■ Exercise aim ■
Search the entries for the word "MEDIUM". Copy every line where it turns up.

___ Information given ___

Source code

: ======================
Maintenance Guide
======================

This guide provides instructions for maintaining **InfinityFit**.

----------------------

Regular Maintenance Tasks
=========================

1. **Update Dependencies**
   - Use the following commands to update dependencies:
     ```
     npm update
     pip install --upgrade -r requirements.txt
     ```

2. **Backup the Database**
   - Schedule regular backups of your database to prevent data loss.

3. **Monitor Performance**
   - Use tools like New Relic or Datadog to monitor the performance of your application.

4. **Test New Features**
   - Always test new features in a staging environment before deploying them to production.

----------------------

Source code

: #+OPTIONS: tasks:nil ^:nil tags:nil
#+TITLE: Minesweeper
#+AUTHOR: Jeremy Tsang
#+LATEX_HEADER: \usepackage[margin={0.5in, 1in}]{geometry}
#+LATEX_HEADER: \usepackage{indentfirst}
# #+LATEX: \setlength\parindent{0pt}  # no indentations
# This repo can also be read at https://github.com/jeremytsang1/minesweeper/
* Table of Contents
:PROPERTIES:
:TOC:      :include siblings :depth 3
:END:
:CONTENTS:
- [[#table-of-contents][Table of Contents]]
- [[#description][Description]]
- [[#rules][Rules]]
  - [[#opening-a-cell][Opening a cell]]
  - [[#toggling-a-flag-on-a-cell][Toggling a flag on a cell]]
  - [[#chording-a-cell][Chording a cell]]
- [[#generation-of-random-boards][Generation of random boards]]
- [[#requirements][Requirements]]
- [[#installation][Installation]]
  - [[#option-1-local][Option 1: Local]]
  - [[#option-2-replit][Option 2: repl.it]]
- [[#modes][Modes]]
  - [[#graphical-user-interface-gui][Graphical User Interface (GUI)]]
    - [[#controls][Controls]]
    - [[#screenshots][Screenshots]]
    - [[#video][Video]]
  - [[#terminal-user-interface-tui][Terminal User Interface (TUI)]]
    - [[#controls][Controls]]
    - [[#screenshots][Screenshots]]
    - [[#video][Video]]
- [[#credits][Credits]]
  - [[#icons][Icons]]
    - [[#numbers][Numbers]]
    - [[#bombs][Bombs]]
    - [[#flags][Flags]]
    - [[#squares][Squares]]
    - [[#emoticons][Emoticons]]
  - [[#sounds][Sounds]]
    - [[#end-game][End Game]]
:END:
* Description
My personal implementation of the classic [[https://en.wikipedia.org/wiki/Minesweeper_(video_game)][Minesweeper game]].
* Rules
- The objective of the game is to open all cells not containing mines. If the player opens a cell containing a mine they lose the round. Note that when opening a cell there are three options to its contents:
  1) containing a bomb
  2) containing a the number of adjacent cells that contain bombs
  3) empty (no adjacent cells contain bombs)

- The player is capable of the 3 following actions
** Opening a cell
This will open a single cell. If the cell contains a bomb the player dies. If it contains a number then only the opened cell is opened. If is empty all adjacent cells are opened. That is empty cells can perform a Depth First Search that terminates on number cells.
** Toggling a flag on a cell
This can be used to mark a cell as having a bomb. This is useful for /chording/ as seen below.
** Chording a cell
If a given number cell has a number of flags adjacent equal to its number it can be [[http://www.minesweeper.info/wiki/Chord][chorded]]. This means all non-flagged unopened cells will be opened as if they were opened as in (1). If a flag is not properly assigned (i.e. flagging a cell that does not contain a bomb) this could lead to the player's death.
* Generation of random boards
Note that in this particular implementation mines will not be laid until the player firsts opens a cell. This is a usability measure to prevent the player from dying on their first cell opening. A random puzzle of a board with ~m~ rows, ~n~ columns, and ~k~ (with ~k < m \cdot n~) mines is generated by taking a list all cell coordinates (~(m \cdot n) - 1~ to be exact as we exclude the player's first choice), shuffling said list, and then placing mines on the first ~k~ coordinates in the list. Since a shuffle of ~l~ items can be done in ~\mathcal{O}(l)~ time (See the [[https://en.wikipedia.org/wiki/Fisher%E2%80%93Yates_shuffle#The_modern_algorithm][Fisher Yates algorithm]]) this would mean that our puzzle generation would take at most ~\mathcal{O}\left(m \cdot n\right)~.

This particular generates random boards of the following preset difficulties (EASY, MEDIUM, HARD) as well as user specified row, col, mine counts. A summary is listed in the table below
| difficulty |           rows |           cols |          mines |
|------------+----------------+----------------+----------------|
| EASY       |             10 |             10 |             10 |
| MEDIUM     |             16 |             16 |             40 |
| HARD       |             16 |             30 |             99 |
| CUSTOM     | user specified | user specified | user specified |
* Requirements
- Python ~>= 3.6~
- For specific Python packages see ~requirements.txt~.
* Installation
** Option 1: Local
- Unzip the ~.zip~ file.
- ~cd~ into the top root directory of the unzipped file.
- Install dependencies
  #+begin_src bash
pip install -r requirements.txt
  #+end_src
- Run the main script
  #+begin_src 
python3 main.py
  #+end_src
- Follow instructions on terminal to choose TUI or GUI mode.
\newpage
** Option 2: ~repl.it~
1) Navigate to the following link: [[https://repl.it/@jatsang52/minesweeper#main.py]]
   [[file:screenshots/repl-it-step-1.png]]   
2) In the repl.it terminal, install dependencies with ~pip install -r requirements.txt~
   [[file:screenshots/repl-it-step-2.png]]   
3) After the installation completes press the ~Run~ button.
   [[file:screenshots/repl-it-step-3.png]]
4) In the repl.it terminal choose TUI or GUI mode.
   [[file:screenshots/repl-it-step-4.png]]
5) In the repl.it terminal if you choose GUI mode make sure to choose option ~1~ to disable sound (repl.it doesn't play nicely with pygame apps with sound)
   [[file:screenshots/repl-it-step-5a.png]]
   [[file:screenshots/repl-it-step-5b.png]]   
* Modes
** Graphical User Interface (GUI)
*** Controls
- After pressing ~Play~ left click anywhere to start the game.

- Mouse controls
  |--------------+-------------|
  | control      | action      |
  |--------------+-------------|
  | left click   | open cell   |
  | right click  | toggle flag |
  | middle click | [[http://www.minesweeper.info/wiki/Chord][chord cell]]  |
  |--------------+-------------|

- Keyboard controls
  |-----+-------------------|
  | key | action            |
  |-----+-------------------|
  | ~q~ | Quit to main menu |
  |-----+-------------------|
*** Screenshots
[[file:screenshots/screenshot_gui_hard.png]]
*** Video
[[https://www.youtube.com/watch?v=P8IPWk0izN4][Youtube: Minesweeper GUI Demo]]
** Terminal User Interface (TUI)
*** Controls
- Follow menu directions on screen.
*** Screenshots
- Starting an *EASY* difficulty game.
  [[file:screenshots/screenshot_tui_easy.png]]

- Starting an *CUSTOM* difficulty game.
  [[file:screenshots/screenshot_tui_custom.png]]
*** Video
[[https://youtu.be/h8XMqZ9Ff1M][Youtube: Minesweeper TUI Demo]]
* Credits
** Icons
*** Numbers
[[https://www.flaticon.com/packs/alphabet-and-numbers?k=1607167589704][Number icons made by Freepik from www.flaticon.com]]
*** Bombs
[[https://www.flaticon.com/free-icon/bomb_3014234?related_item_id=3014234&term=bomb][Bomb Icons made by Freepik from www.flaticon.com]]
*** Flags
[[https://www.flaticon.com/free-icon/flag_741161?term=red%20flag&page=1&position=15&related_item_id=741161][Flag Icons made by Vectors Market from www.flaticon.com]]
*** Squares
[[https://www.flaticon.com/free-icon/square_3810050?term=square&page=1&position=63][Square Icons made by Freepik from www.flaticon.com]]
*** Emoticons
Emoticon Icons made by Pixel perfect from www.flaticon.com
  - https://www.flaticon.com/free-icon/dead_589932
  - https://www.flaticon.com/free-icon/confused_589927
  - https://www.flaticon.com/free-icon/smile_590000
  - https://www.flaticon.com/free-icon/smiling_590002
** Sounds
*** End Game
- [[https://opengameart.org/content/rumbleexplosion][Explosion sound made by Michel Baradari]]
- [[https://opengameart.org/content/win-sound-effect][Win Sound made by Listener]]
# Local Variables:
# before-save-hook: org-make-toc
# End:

___

■ Answer section ■
This particular generates random boards of the following preset difficulties (EASY, MEDIUM, HARD) as well as user specified row, col, mine counts. A summary is listed in the table below
| MEDIUM     |             16 |             16 |             40 |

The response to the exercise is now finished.